Marcelo Figueras
Estaba, por razones ajenas a mi voluntad, buscando fotos viejas de mí mismo. Pronto comprendí que la búsqueda no iba a ser fácil. Las escasas fotografías en que aparezco están dispersas por media ciudad. Algunas se encuentran prensadas dentro de un álbum desvencijado que mi padre dejó, creo, al cuidado de mi hermana: son las primeras fotos de mi vida. Estas fotos en blanco y negro están impresas en papel. Hablan de un mundo en el que todavía había tranvías, discos de vinilo y televisores sin control remoto. Hablan de un mundo en que los teléfonos se discaban y eran tan portátiles como el largo de su cable. Un mundo, coincidirán conmigo, que ya no existe.
Otra tanda de fotos tiene la forma de diapositivas, esos fotogramas apresados en el interior de marquitos de cartón o de plástico que sólo podían apreciarse mediante el uso de un proyector. Creo que esas fotos también quedaron en lo de mi hermana. No hace tanto las volvimos a ver en sesión familiar. (¡El viejo proyector todavía funciona!) Estas diapositivas mostraban un mundo que ya había adquirido color: eso sí, con tonalidades Kodak, chillonas y precarias. Las fotos hablan de un universo de flequillos y pulóveres con guardas, en el que mi familia todavía estaba entera y yo fruncía el ceño de manera constante. A mi madre le encantaba ponerme a posar frente al sol. Se tomaba todo el tiempo del mundo antes de disparar y siempre terminaba haciéndolo cuando yo, enceguecido, cerraba un ojo o los dos a la vez.

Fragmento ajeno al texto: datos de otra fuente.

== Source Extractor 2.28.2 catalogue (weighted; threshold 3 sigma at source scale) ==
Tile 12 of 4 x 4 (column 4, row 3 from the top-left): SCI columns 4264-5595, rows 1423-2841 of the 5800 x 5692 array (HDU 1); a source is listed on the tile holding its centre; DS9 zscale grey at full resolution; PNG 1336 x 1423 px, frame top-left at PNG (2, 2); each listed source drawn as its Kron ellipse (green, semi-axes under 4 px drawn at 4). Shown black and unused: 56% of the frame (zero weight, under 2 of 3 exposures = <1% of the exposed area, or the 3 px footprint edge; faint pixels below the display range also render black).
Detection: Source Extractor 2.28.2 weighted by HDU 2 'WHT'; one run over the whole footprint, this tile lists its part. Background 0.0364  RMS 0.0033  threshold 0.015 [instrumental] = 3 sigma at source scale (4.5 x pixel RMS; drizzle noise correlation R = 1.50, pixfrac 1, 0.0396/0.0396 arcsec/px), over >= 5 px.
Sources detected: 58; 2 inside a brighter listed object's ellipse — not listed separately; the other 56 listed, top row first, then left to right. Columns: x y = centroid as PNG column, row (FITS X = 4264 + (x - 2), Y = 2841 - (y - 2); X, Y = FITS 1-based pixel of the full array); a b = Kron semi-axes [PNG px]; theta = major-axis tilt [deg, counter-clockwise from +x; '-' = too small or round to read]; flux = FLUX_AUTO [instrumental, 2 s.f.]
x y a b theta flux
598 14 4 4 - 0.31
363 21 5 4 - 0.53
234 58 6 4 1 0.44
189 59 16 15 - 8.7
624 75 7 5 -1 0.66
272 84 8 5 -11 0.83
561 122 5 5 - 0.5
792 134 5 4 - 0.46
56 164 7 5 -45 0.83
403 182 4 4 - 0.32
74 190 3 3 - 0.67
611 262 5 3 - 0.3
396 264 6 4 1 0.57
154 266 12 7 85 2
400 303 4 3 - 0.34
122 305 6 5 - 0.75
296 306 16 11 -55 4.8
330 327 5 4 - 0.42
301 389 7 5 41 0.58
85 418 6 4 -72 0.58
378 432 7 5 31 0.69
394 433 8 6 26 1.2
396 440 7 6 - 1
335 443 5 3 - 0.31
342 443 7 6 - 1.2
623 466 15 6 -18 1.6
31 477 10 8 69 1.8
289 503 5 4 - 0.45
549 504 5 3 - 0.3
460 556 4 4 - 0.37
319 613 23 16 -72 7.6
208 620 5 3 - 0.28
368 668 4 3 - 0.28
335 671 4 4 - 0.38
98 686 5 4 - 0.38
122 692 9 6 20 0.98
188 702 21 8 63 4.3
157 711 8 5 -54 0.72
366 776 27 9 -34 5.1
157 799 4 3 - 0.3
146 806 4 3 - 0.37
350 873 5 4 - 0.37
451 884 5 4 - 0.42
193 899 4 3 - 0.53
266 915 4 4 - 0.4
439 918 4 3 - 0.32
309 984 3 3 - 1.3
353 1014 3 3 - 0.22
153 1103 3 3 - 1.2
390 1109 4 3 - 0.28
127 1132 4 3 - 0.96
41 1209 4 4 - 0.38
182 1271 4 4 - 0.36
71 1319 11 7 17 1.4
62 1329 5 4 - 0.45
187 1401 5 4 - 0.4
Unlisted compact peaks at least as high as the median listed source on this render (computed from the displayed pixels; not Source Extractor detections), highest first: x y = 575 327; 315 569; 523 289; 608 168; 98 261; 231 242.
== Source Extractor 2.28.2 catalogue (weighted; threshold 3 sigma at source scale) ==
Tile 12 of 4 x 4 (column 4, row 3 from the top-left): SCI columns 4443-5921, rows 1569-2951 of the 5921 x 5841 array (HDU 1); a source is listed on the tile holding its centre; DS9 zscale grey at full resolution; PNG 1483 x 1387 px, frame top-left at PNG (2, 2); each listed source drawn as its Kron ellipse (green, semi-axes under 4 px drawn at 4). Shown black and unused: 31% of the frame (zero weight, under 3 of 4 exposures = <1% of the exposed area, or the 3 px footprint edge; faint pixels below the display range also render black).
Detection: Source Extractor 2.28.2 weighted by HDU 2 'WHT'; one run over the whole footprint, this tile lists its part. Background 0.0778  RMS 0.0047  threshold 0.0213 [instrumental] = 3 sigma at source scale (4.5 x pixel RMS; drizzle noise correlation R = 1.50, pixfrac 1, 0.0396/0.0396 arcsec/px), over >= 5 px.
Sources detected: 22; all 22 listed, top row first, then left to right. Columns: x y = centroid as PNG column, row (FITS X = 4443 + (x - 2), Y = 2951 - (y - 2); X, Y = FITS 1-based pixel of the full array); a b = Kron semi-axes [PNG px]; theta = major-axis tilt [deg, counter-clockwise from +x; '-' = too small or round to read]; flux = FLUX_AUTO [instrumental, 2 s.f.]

Mi adolescencia coincide con la popularización de las fotos a color impresas en papel. Desde entonces, y hasta la invención de las fotos digitales, mis retratos se convierten en una realidad tan caótica y esquiva como la de mi vida durante el mismo período. No conservo casi ninguna de esas fotos. Algunas deben haber quedado en manos de mi ex mujer, que seguramente las convirtió en humo. Las muestras con que cuento son la prueba perfecta de la búsqueda de identidad (si hubiese que adjetivar esta búsqueda, la palabra desesperada no constituiría una exageración) en la que estaba embarcado. Fotos con pelo largo y con pelo corto, fotos con anteojos y sin ellos, fotos con barba y bigote y fotos de un yo lampiño, fotos en las que tengo un look de joven educado, y de clon de Jim Morrison, y de detective sacado de División Miami. (Uno de los motivos por los que me alegra que mi primera novela sea hoy inhallable es que con ella se ha ido la foto en la que parecía una premonición de Harry Potter. Todavía conservo aquellos anteojos, que a mis hijas les encanta probarme para poder reírse de mí a sus anchas. Sólo que mi cara ha perdido los cachetes de aquella juventud. Hoy me parezco más a Elvis Costello, lo cual me alegra: me gusta más Costello que Harry Potter).
Repasar estas imágenes significó mucho más que un ejercicio en la nostalgia. Me hizo pensar en todos aquellos mundos que ya no existen, y en todas aquellas personas que se fueron con ellos. (Por ejemplo mi madre; ya no hay nadie que me obligue a dar la cara al sol, es algo que en todo caso debo hacer por propia decisión). También me hizo pensar que mi fotogenia acabó en el instante en que obtuve consciencia de mí mismo: de pequeño salía bien en las fotos, pero apenas entendí que yo era yo, y que un día dejaría de serlo, mi actitud empezó a trasuntar rebelión ante la idea del fin; la anti-fotogenia como modo de protesta. Me hizo pensar en cuántos fui, antes de encontrarme a mí mismo; y en cuán precaria es mi seguridad actual, ahora que mi imagen no es más duradera que el banco de datos que la almacena, ni más definida que una suma precisa de pixeles.
Ya casi no aparezco en las fotos, salvo por error o en los retratos grupales propios de las fiestas. Esto también significa algo que me gusta pensar: que tengo hijos y amores que son más importantes que yo, y por los que vale la pena desplazarse al otro lado de la cámara. Imagino que esto es algo que nos ocurre a muchos, pero no puedo dejar de decirme que esta elección tiene mucho que ver con otra que la antecede, la de mi forma de vida. Escribir ficciones, tanto literarias como cinematográficas, se parece mucho a sacar fotografías. Y cuando se trata de pegar el ojo al visor, yo prefiero ver a otros antes que a mí mismo. El del autorretrato me parece un género pobre. Soy de los que cree que uno es lo que mira. Y el mundo está lleno de cosas más interesantes que mi triste figura.